Now it’s the turn of Kiss Me, Kate, directed by Bartlett Sher, now the go-to man for reviving large-scale golden age musicals (recently My Fair Lady and The King and I). Even if it doesn’t hit the same highs as Anything Goes – that was a better production of a better show – this is still a supremely lovely, supremely silly way to spend a summer evening.

In a setup that gives you an idea of the kind of daft comedy level we’re working at, the show follows a group of actors putting on an awful musical production of Shakespeare’s The Taming of the Shrew. Adrian Dunbar – Superintendent Hastings from Line of Duty – plays leading man and director Fred Graham, who’s playing Petruchio. Broadway legend Stephanie J Block is his ex-wife Lilli, who’s playing Kate. We flick between the antics on stage and off; behind-the-scenes drama spills out, and gangsters start toting guns.

The musical-within-a-musical structure allows everyone to have a bit of fun: Anthony Van Laast gets to stick in some joyfully anachronistic choreography, Catherine Zuber barely stops short of the kitchen sink with her cod-Elizabethan costumes, puffs and ruffs and sexy low-cut doublets and corsets. Michael Yeargan goes similarly to town with the set, a towering three-sided revolve that spins us between stage and dressing rooms, with loads of doors ready for slamming in full farce style.

And the cast gets to ham it up as much as they want. Block plays Lilli/Kate with a staunchness and gives-as-good-as-she-gets gutsiness that is absolutely necessary for a role that could otherwise make the gender dynamics even dodgier than they already are. Every time she gets a solo she brings the house down: “So In Love” and “I Hate Men” are models in how to control your voice, invest emotionally in a song and knock the roof off.

Charlie Stemp and Georgina Onuorah play the other couple, gambler Bill and ingenue Lois Lane, but while Onuorah gets to blast the classic “Always True to You in My Fashion” – alone on the huge stage, filling it with her powerful voice – it feels like Stemp is underused, a bit of tap and a somersault aside.

Nigel Lindsay and Hammed Animashaun are perfect as the gangsters, Lindsay with his Don Corleone-lite thin moustache and stuffed lip, Animashaun quiet and brooding until he delivers some daft line with precision-tooled timing.

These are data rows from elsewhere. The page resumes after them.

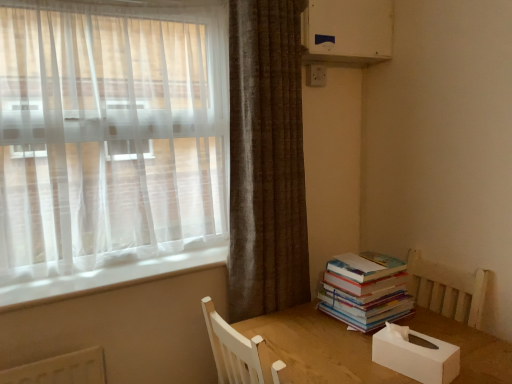
The width and height of the screenshot is (512, 384). In order to click on empty space that is ontop of white plastic window sill at lower left (from a real-world perspective) in this screenshot , I will do `click(134, 264)`.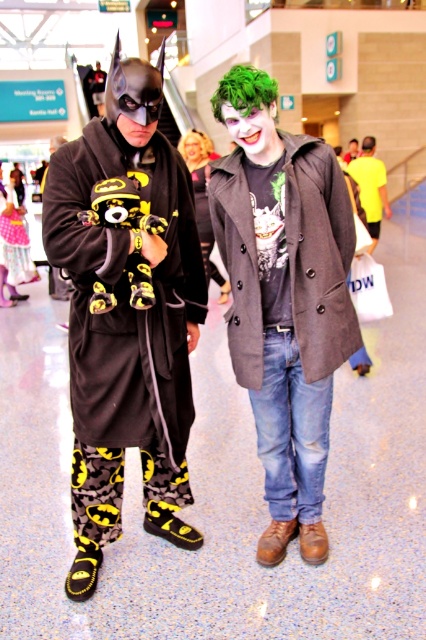
Which is more to the right, green matte wig at center or denim jeans at center?

Positioned to the right is green matte wig at center.

I want to click on green matte wig at center, so click(284, 298).

At what (x,y) coordinates should I click in order to perform the action: click on green matte wig at center. Please return your answer as a coordinate pair (x, y). Looking at the image, I should click on click(x=284, y=298).

Based on the photo, does yellow t-shirt at right have a greater width compared to yellowplush toy at left?

Yes.

Does yellow t-shirt at right have a greater height compared to yellowplush toy at left?

Indeed, yellow t-shirt at right has a greater height compared to yellowplush toy at left.

This screenshot has height=640, width=426. Find the location of `yellow t-shirt at right`. yellow t-shirt at right is located at coordinates (371, 188).

Is green matte wig at center to the right of yellowplush toy at left from the viewer's perspective?

Indeed, green matte wig at center is positioned on the right side of yellowplush toy at left.

How far apart are green matte wig at center and yellowplush toy at left?

green matte wig at center is 5.34 meters away from yellowplush toy at left.

This screenshot has width=426, height=640. What do you see at coordinates (284, 298) in the screenshot?
I see `green matte wig at center` at bounding box center [284, 298].

You are a GUI agent. You are given a task and a screenshot of the screen. Output one action in this format:
    pyautogui.click(x=<x>, y=<y>)
    Task: Click on the green matte wig at center
    The height and width of the screenshot is (640, 426).
    Given the screenshot: What is the action you would take?
    pyautogui.click(x=284, y=298)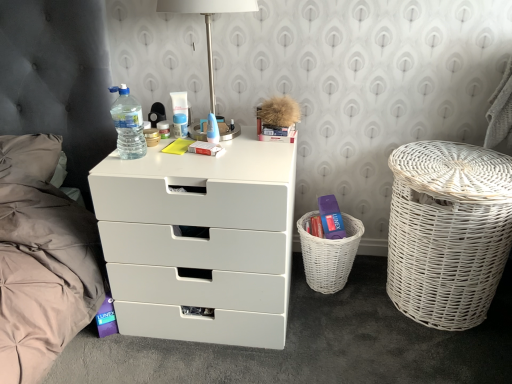
Locate an element on the screen. free space behind translucent plastic tube at center, which is the third toiletry in right-to-left order is located at coordinates (175, 120).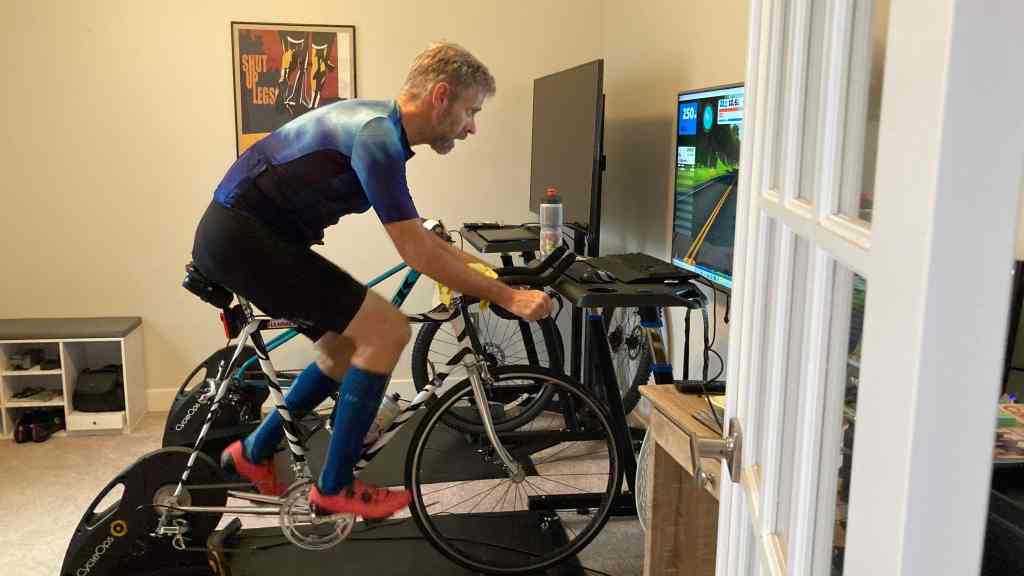
Locate an element on the screen. This screenshot has width=1024, height=576. monitor/tv is located at coordinates (719, 149), (557, 134).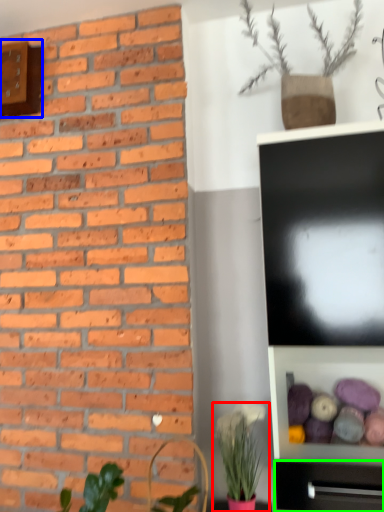
Question: Which object is the farthest from houseplant (highlighted by a red box)? Choose among these: clock (highlighted by a blue box) or tv cabinet (highlighted by a green box).

Choices:
 (A) clock
 (B) tv cabinet

Answer: (A)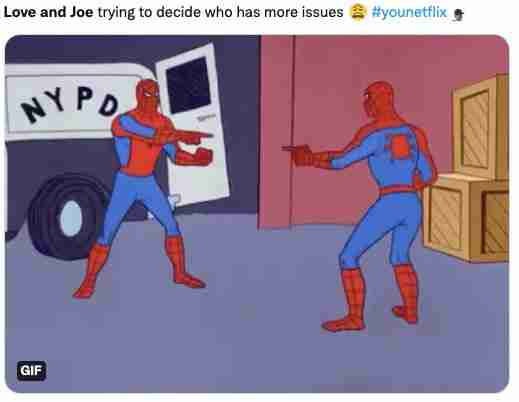
Find the location of a particular element. This screenshot has height=402, width=519. window is located at coordinates (197, 85).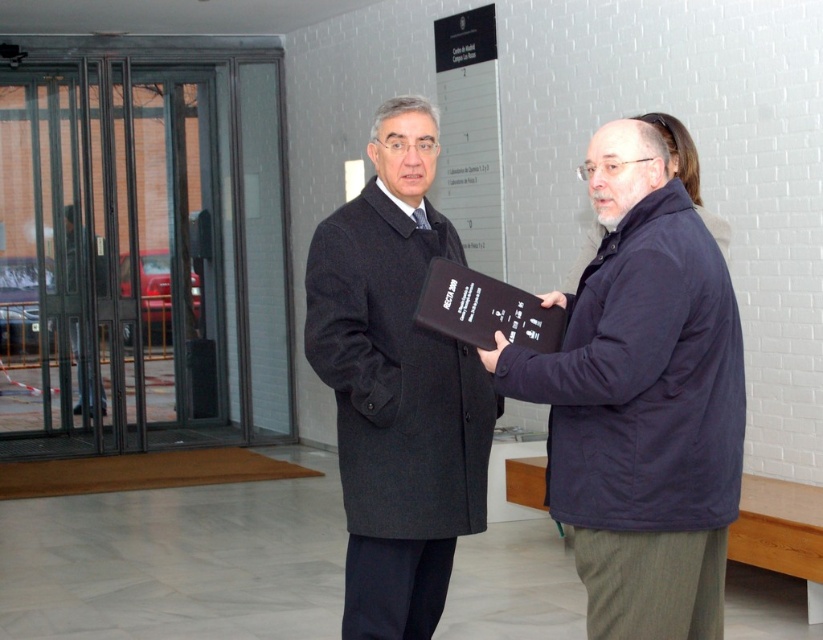
Question: Among these points, which one is nearest to the camera?

Choices:
 (A) [384, 317]
 (B) [742, 381]

Answer: (B)

Question: Is black matte book at center to the left of dark gray wool coat at center from the viewer's perspective?

Choices:
 (A) yes
 (B) no

Answer: (B)

Question: In this image, where is black matte book at center located relative to dark gray wool coat at center?

Choices:
 (A) above
 (B) below

Answer: (B)

Question: Does black matte book at center appear under dark gray wool coat at center?

Choices:
 (A) yes
 (B) no

Answer: (A)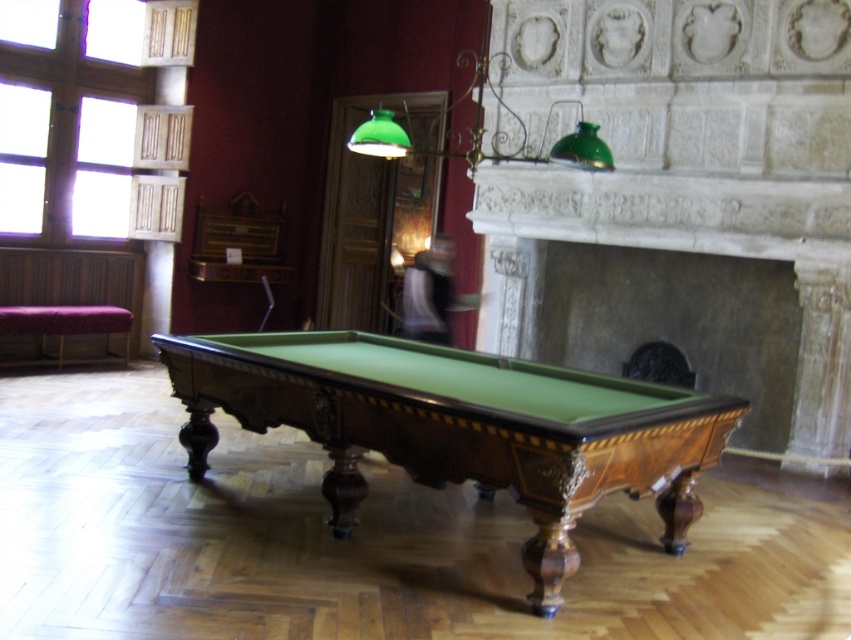
Does white marble fireplace at center have a larger size compared to green felt pool table at center?

Yes, white marble fireplace at center is bigger than green felt pool table at center.

Is white marble fireplace at center thinner than green felt pool table at center?

Yes, white marble fireplace at center is thinner than green felt pool table at center.

Locate an element on the screen. Image resolution: width=851 pixels, height=640 pixels. white marble fireplace at center is located at coordinates (681, 198).

Locate an element on the screen. This screenshot has width=851, height=640. white marble fireplace at center is located at coordinates (681, 198).

Is white marble fireplace at center smaller than purple fabric bench at left?

No, white marble fireplace at center is not smaller than purple fabric bench at left.

Describe the element at coordinates (681, 198) in the screenshot. I see `white marble fireplace at center` at that location.

This screenshot has width=851, height=640. I want to click on white marble fireplace at center, so click(x=681, y=198).

Does green enameled metal wall lamp at upper center appear on the left side of purple fabric bench at left?

Incorrect, green enameled metal wall lamp at upper center is not on the left side of purple fabric bench at left.

Locate an element on the screen. The height and width of the screenshot is (640, 851). green enameled metal wall lamp at upper center is located at coordinates (483, 131).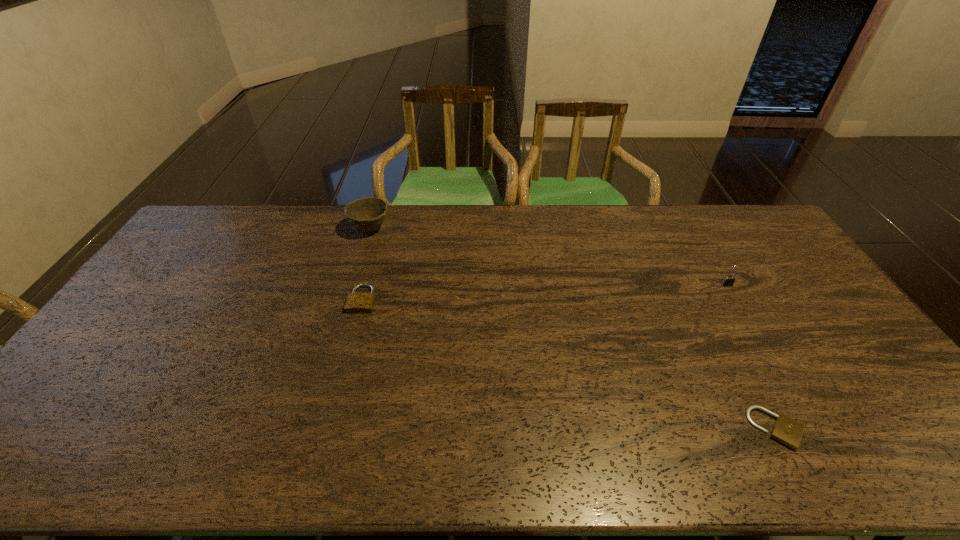
Identify the location of the farthest object. This screenshot has height=540, width=960. (367, 214).

At what (x,y) coordinates should I click in order to perform the action: click on the tallest object. Please return your answer as a coordinate pair (x, y). This screenshot has width=960, height=540. Looking at the image, I should click on (367, 214).

Locate an element on the screen. This screenshot has height=540, width=960. the rightmost object is located at coordinates (728, 280).

Identify the location of the tallest padlock. (728, 280).

At what (x,y) coordinates should I click in order to perform the action: click on the third tallest object. Please return your answer as a coordinate pair (x, y). The image size is (960, 540). Looking at the image, I should click on click(356, 302).

Identify the location of the leftmost padlock. This screenshot has width=960, height=540. (356, 302).

Locate an element on the screen. the shortest object is located at coordinates (787, 431).

You are a GUI agent. You are given a task and a screenshot of the screen. Output one action in this format:
    pyautogui.click(x=<x>, y=<y>)
    Task: Click on the nearest object
    
    Given the screenshot: What is the action you would take?
    pyautogui.click(x=787, y=431)

Locate an element on the screen. The width and height of the screenshot is (960, 540). vacant space located on the right of the bowl is located at coordinates (489, 230).

Locate an element on the screen. The image size is (960, 540). free space located 0.240m on the shackle of the second tallest object is located at coordinates (763, 347).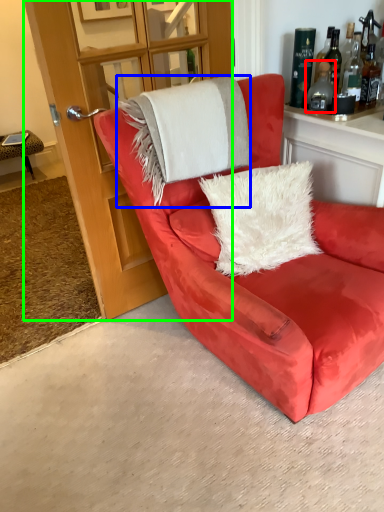
Question: Which object is the farthest from bottle (highlighted by a red box)? Choose among these: blanket (highlighted by a blue box) or glass door (highlighted by a green box).

Choices:
 (A) blanket
 (B) glass door

Answer: (B)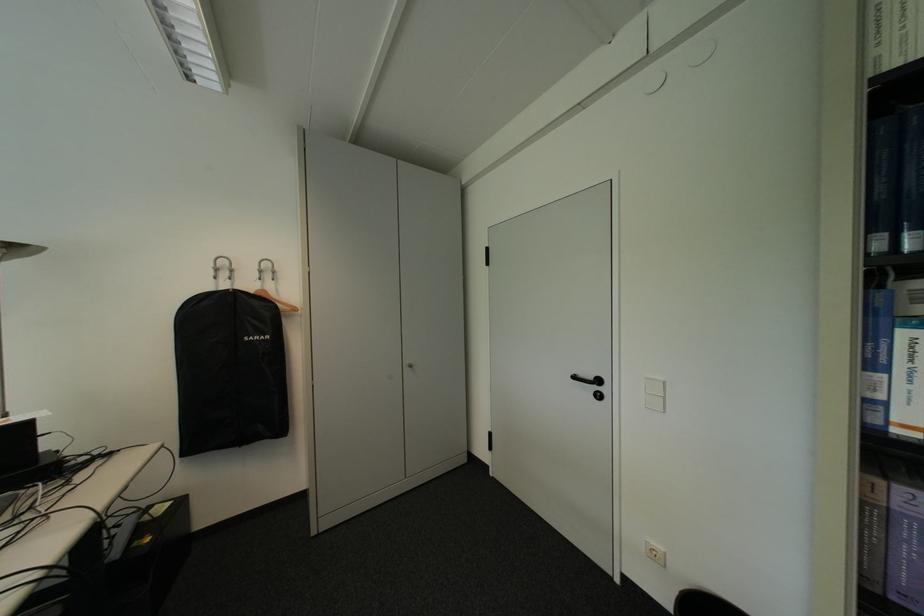
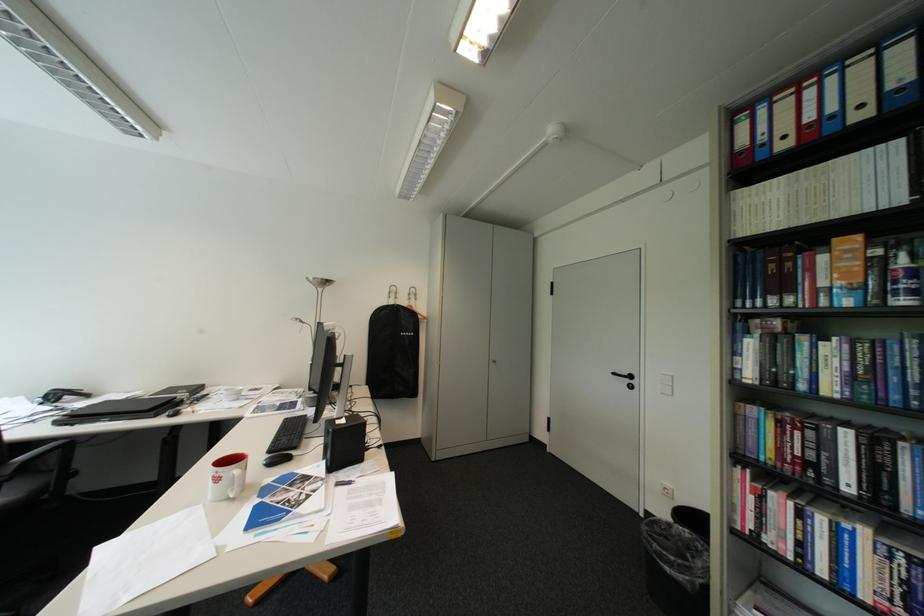
Find the pixel in the second image that matches point 419,370 in the first image.

(504, 363)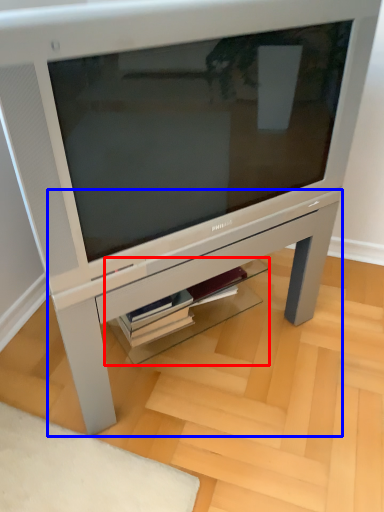
Question: Which object is further to the camera taking this photo, shelf (highlighted by a red box) or table (highlighted by a blue box)?

Choices:
 (A) shelf
 (B) table

Answer: (A)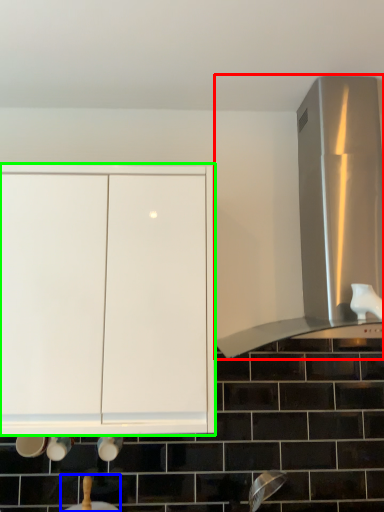
Question: Which object is positioned farthest from vent (highlighted by a red box)? Select from sink (highlighted by a blue box) and cabinetry (highlighted by a green box).

Choices:
 (A) sink
 (B) cabinetry

Answer: (A)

Then there’s Dunbar. He’s not really done musical theatre before and, to be honest, it shows. He can hold a tune, but there’s a tight, buzzing bee quality to his voice that you really notice next to the soaring talent of Block and the rest. To be fair, his stiffness and impassive face do feed into the idea of Fred as a suave, slightly conceited stage star, and Dunbar does loosen up as things go on. He’s not bad, but he does have “TV celeb cast as the baddy in a panto” vibes: determined to give and have a good time, rather than a performance for the ages.

The company of 'Kiss Me, Kate’ (Johan Persson)
The company of 'Kiss Me, Kate’ (Johan Persson)

Part of the problem with Kiss Me, Kate is that Porter has written a load of bad songs that are part of the show-within-the-show. A director’s got to make sure those numbers – “We Open in Venice”, “I’ve Come To Wive It Wealthily in Padua” – feel not only qualitatively different from the actual good ones (“Too Darn Hot”, “So In Love”), but make them entertaining rather than pointless filler. Sher only partly succeeds. The whole production is so exaggerated that it doesn’t give the cast much headroom to make the in-show songs sound different. When we’re watching the cast yell “a-dick-a-dick, a-dick-a-dick” over and over again during “Tom, Dick or Harry” it does feel more like we’re enduring, rather than enjoying.

Nevertheless, there’s something about the combo of sparkly old Cole Porter showtunes in the blank brutal concrete of the Barbican that just works. Even with the flaws of the show, and the occasional lacunae in Sher’s direction – static moments that lose momentum – it’s all just so much fun. No doubt we’ll be back next year for, what, High Society? Can’t wait.